Exercise details
Print the listing below verbatim, passing over each picture.

The data

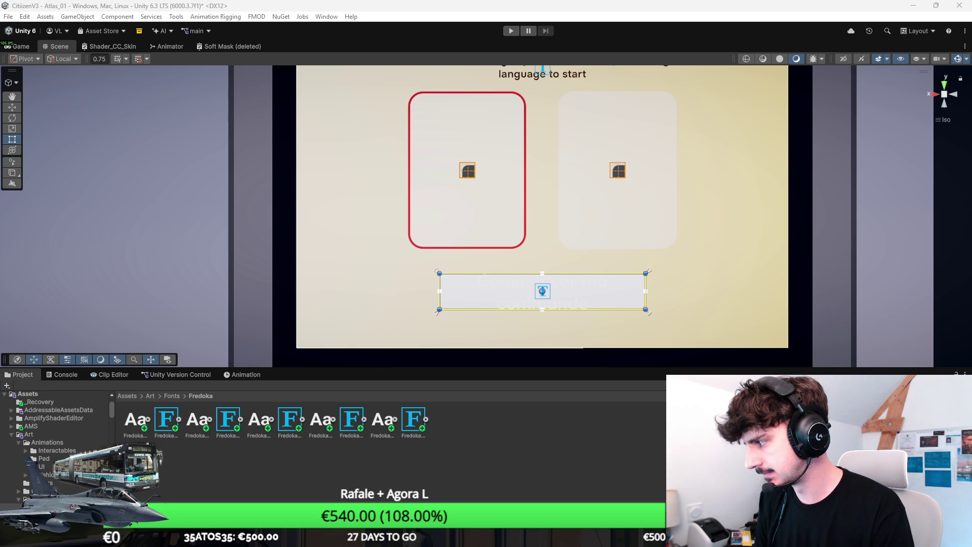
{"action": "left_click", "coordinate": [748, 326]}
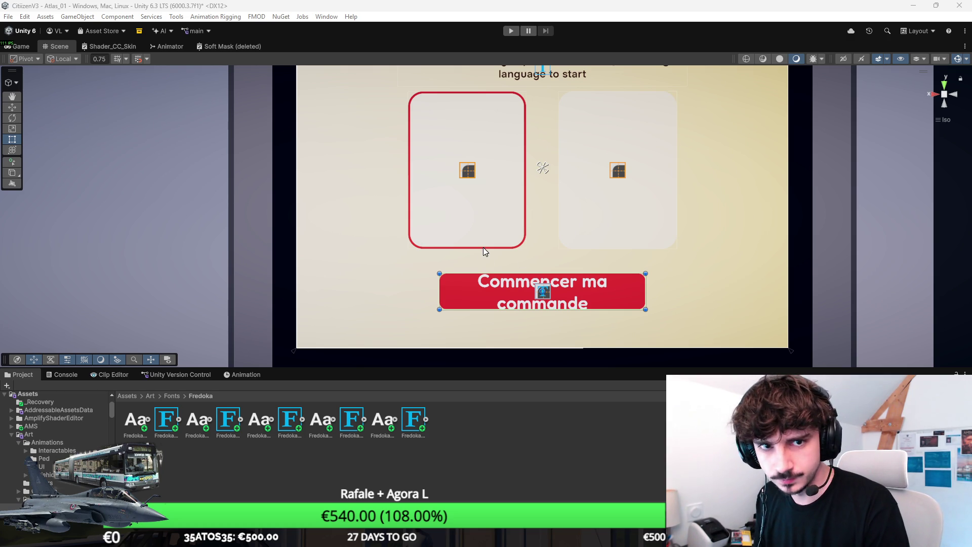
{"action": "left_click_drag", "start_coordinate": [542, 288], "coordinate": [536, 275]}
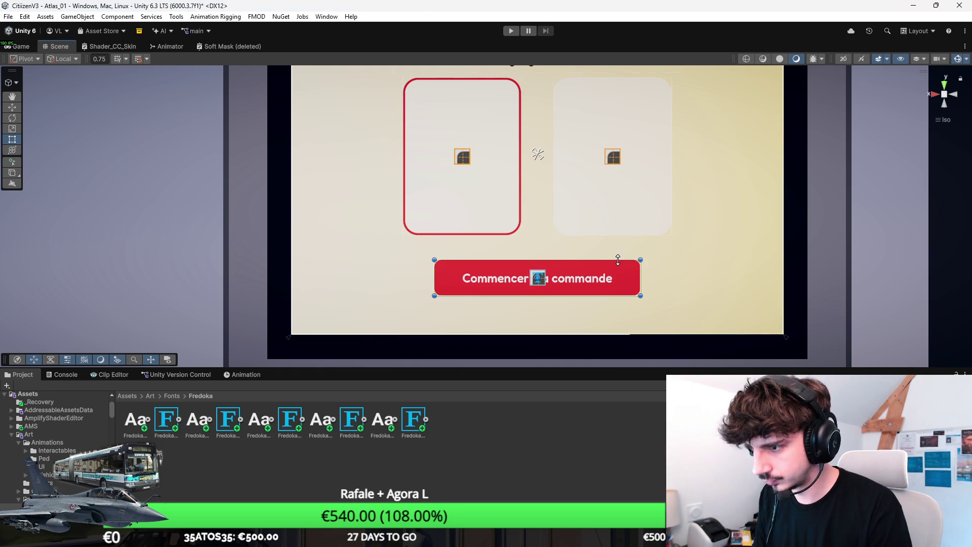
{"action": "left_click_drag", "start_coordinate": [618, 259], "coordinate": [619, 263]}
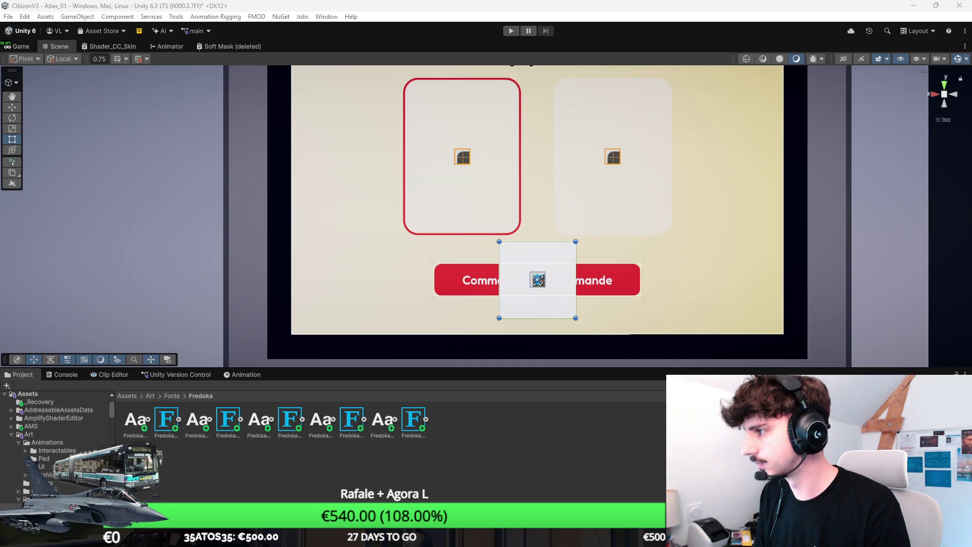
Step: Move the white arrow image inside the right end of the red button
{"action": "left_click_drag", "start_coordinate": [537, 279], "coordinate": [602, 279]}
{"action": "scroll", "coordinate": [663, 290], "scroll_direction": "up", "scroll_amount": 2}
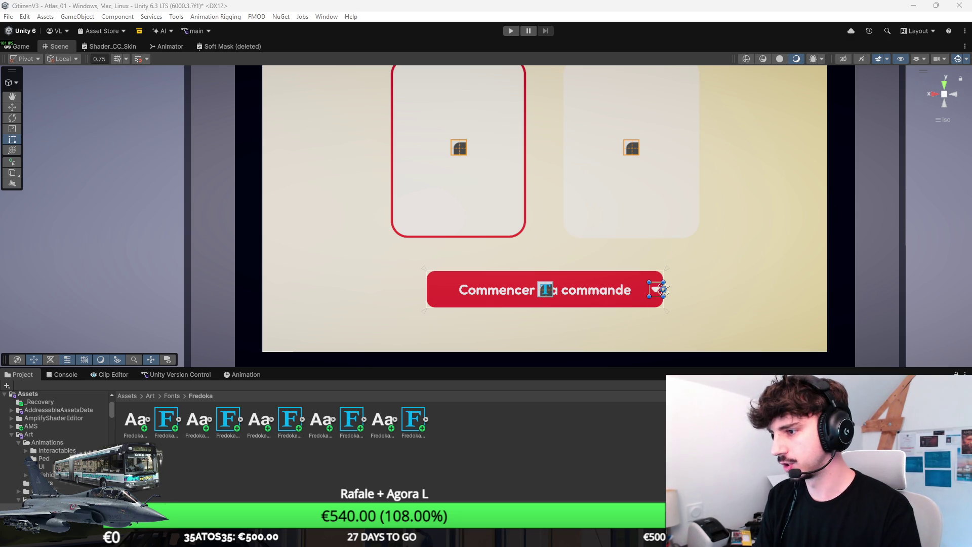
{"action": "scroll", "coordinate": [752, 272], "scroll_direction": "up", "scroll_amount": 5}
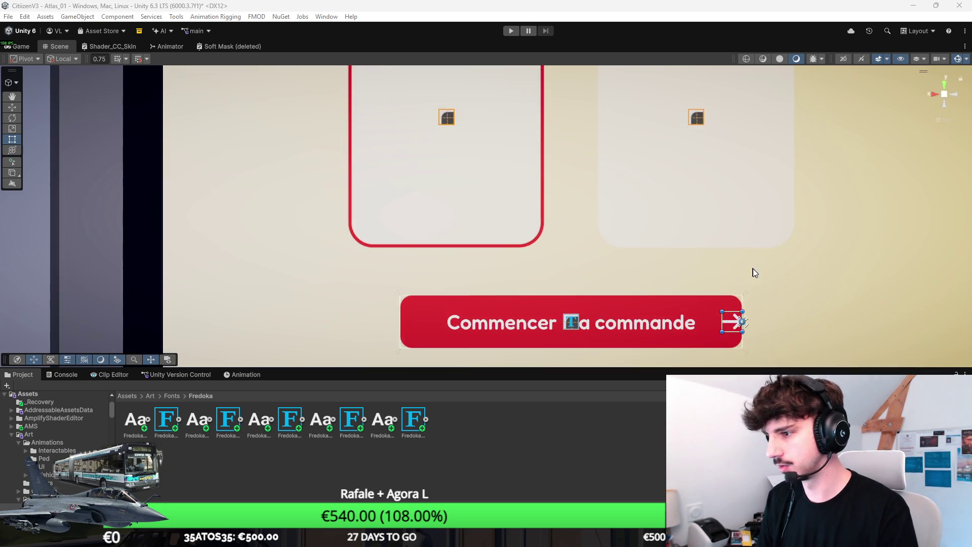
{"action": "left_click_drag", "start_coordinate": [655, 253], "coordinate": [618, 249]}
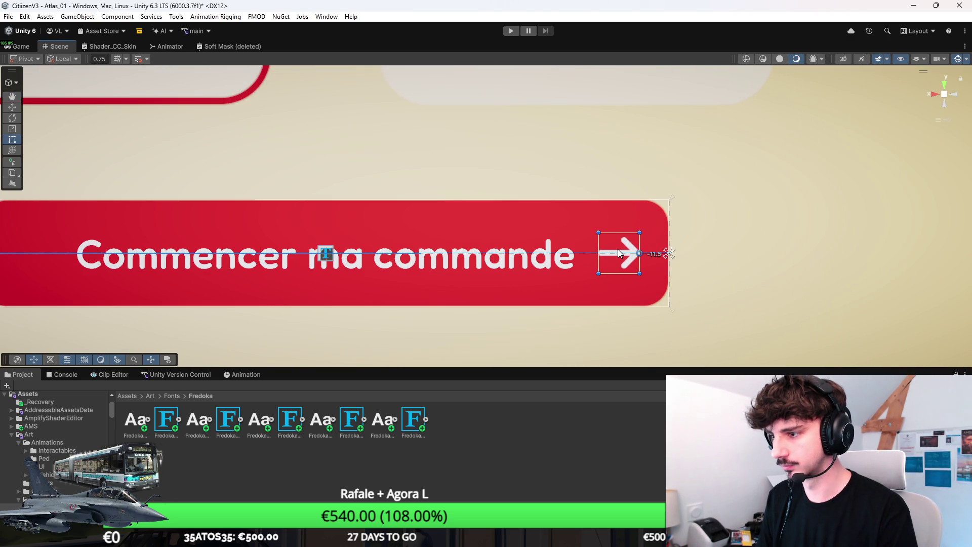
Step: Raise the button's bottom edge slightly and return the scene to perspective view
{"action": "left_click", "coordinate": [469, 305]}
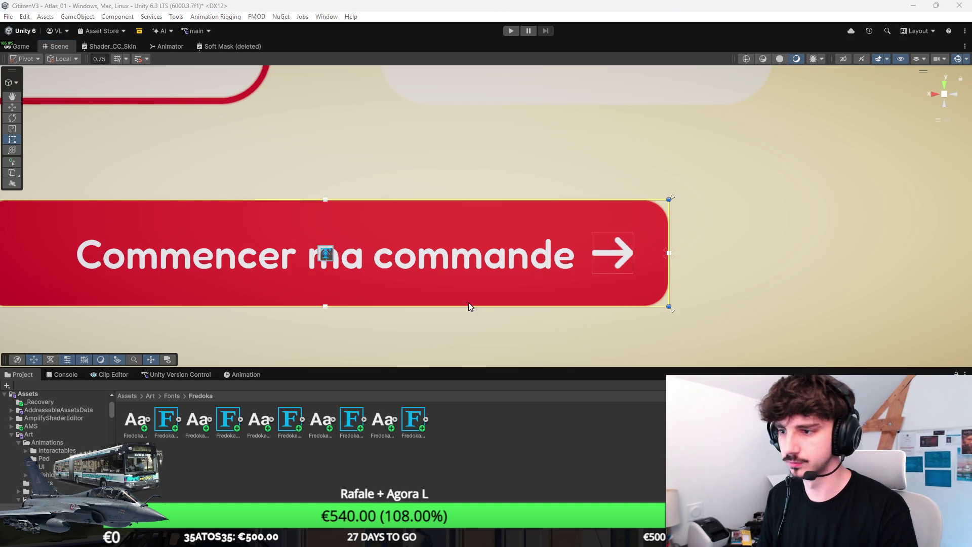
{"action": "left_click_drag", "start_coordinate": [541, 308], "coordinate": [541, 302]}
{"action": "scroll", "coordinate": [506, 228], "scroll_direction": "down", "scroll_amount": 2}
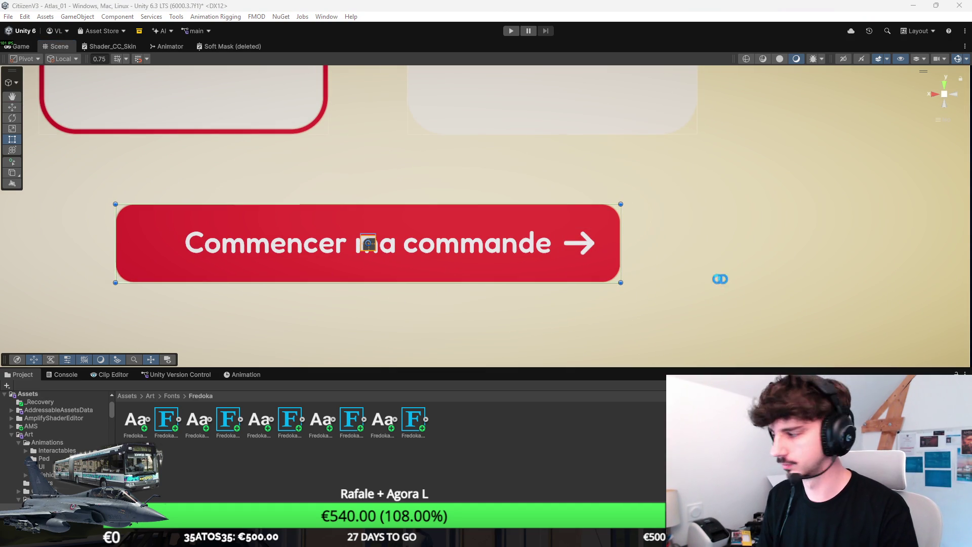
{"action": "scroll", "coordinate": [733, 247], "scroll_direction": "down", "scroll_amount": 6}
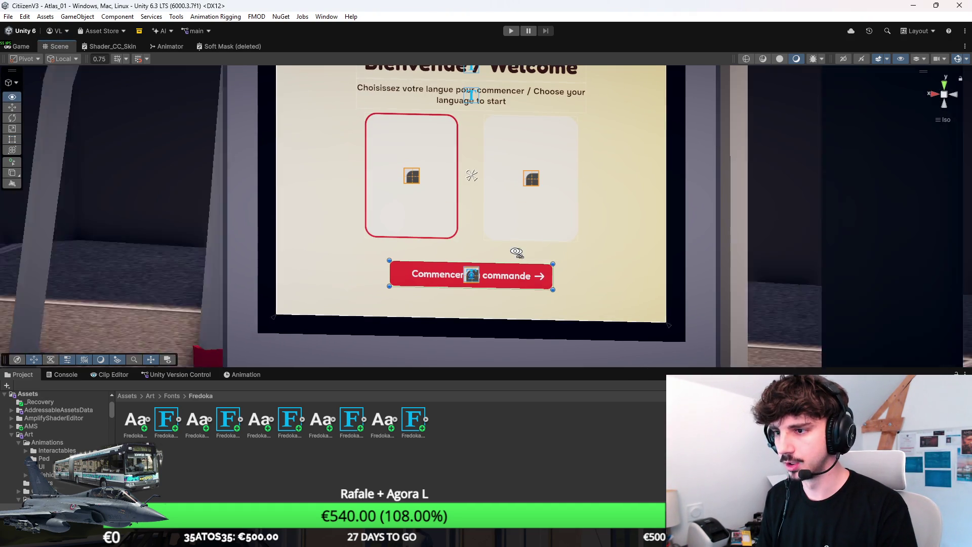
{"action": "left_click_drag", "start_coordinate": [517, 252], "coordinate": [521, 252]}
{"action": "left_click", "coordinate": [944, 94]}
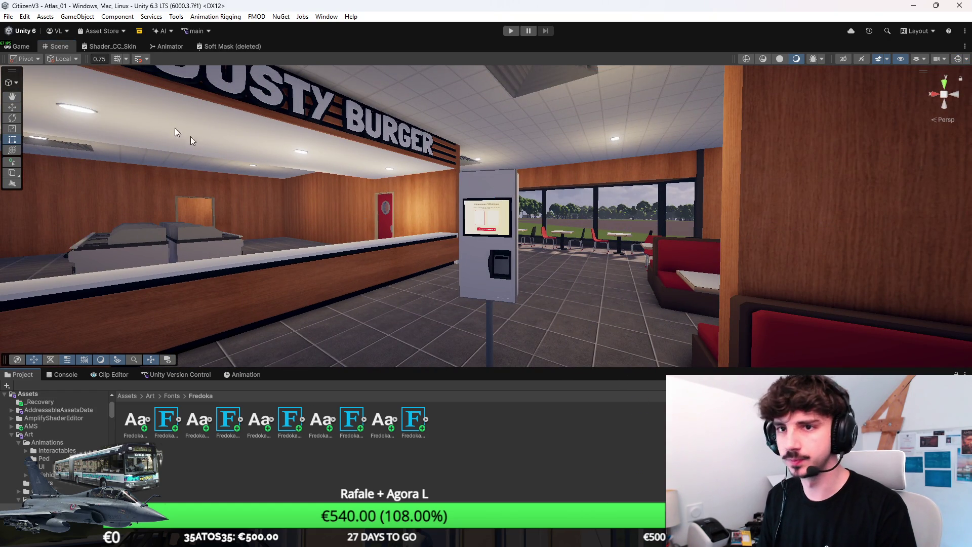
Step: Enter Play mode to bring up the game's home menu
{"action": "left_click", "coordinate": [958, 59]}
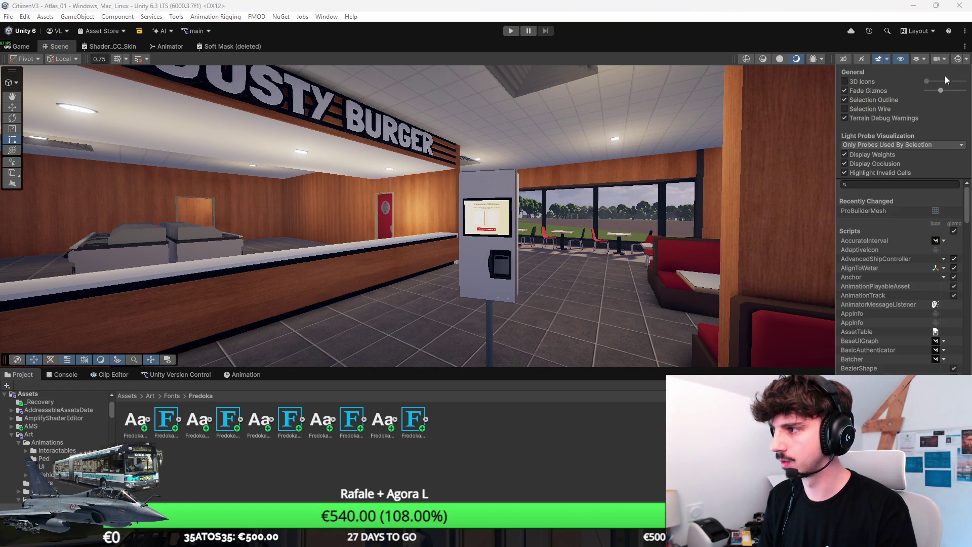
{"action": "left_click", "coordinate": [511, 31]}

Written reply
{"action": "left_click", "coordinate": [748, 326]}
{"action": "left_click_drag", "start_coordinate": [542, 288], "coordinate": [536, 275]}
{"action": "left_click_drag", "start_coordinate": [618, 259], "coordinate": [619, 263]}
Step: Move the white arrow image inside the right end of the red button
{"action": "left_click_drag", "start_coordinate": [537, 279], "coordinate": [602, 279]}
{"action": "scroll", "coordinate": [663, 290], "scroll_direction": "up", "scroll_amount": 2}
{"action": "scroll", "coordinate": [752, 272], "scroll_direction": "up", "scroll_amount": 5}
{"action": "left_click_drag", "start_coordinate": [655, 253], "coordinate": [618, 249]}
Step: Raise the button's bottom edge slightly and return the scene to perspective view
{"action": "left_click", "coordinate": [469, 305]}
{"action": "left_click_drag", "start_coordinate": [541, 308], "coordinate": [541, 302]}
{"action": "scroll", "coordinate": [506, 228], "scroll_direction": "down", "scroll_amount": 2}
{"action": "scroll", "coordinate": [733, 247], "scroll_direction": "down", "scroll_amount": 6}
{"action": "left_click_drag", "start_coordinate": [517, 252], "coordinate": [521, 252]}
{"action": "left_click", "coordinate": [944, 94]}
Step: Enter Play mode to bring up the game's home menu
{"action": "left_click", "coordinate": [958, 59]}
{"action": "left_click", "coordinate": [511, 31]}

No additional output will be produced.